People tend to think twice when they pay out. Likewise, the company's management will also be very serious in formulating dividend policies. Therefore, the company's dividend distribution will inevitably convey some information to us, such as the company's performance and the company's future development direction. In other words, aside from the money itself, we can dig out a lot of useful information from a company's dividends.
No company will fully disclose its operating conditions and financial information, and investors need to obtain this information from all possible channels. As a result, alert analysts and investors will actively read news about companies' dividends. Of course, the directors and managers of a company also know that dividends not only return to shareholders but also convey some information about the company to the outside world.
In 1985, Melton Miller and Kevin Locke carried out a groundbreaking study suggesting that we can infer a company's prospects from its dividend announcements. Dividend policies reflect a company's business philosophy and future profitability. Previous research has also shown that the volatility of a company's stock price is positively correlated with dividend claims.

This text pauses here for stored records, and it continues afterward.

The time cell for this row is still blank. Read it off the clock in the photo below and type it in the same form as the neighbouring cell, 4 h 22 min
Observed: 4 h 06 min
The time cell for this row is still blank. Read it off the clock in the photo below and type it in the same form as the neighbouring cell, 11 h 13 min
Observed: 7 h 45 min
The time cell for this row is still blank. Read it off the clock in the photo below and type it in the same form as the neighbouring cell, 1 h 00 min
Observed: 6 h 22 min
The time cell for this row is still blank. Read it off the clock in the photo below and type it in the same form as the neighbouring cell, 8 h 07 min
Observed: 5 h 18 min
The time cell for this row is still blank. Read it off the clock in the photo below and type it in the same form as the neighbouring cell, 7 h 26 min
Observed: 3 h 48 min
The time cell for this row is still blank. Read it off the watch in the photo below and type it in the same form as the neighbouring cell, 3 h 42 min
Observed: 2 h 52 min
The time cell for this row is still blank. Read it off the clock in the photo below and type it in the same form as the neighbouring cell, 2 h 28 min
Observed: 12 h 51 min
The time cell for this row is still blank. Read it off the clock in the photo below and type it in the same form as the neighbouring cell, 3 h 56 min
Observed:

An article by Michel Hanlon et al. in 2006 proved that a company's dividend policy can indeed convey some information about a company's future earnings, which is also reflected in the stock price. For sure, the size of a company's dividend is as important as whether it is to distribute dividends. The amount of dividends distributed by different companies will be somewhat different. The direct purpose of many investors' shareholding is to ultimately obtain high dividend yields. Simply put, a company's dividend cut can be seen as bad news, and an increase is good news. However, the situation in reality is often much more complicated.
The current research results on dividend policy are complex and contradictory. Dividend policies vary widely across industries or sectors, both in theory and in practice. For example, one study showed that the dividend policy of commercial banks can be very different from that of manufacturing companies. This is because commercial banks implement unified supervision to ensure that banks have a certain amount of capital reserves, allowance for doubtful accounts and etc. These regulations are obviously bound to affect the company's dividend policy.
In addition to the company's profitability, we should also pay attention to the economic efficiency behind the company's profitability. There is empirical evidence that there is a positive relationship between a company's economic efficiency and its dividend level. Therefore, the dividend policies made by companies pursuing short-term profits and long-term profits will be very different.
Traditional theory holds that dividends should move in the same direction as earnings. But some studies have found that this logically plausible theory is not universally applicable. While this is a bit disappointing, when it comes to investment, nothing is ever 100% certain. However, just as we judge the direction of the market, dividends can also aid our investment decisions. Investors need to keep in mind that a company's dividend policy communicates something other than a cash return to shareholders. While we carefully analyze these news, we also need to make judgments based on the actual situation of the company and the information obtained from other channels.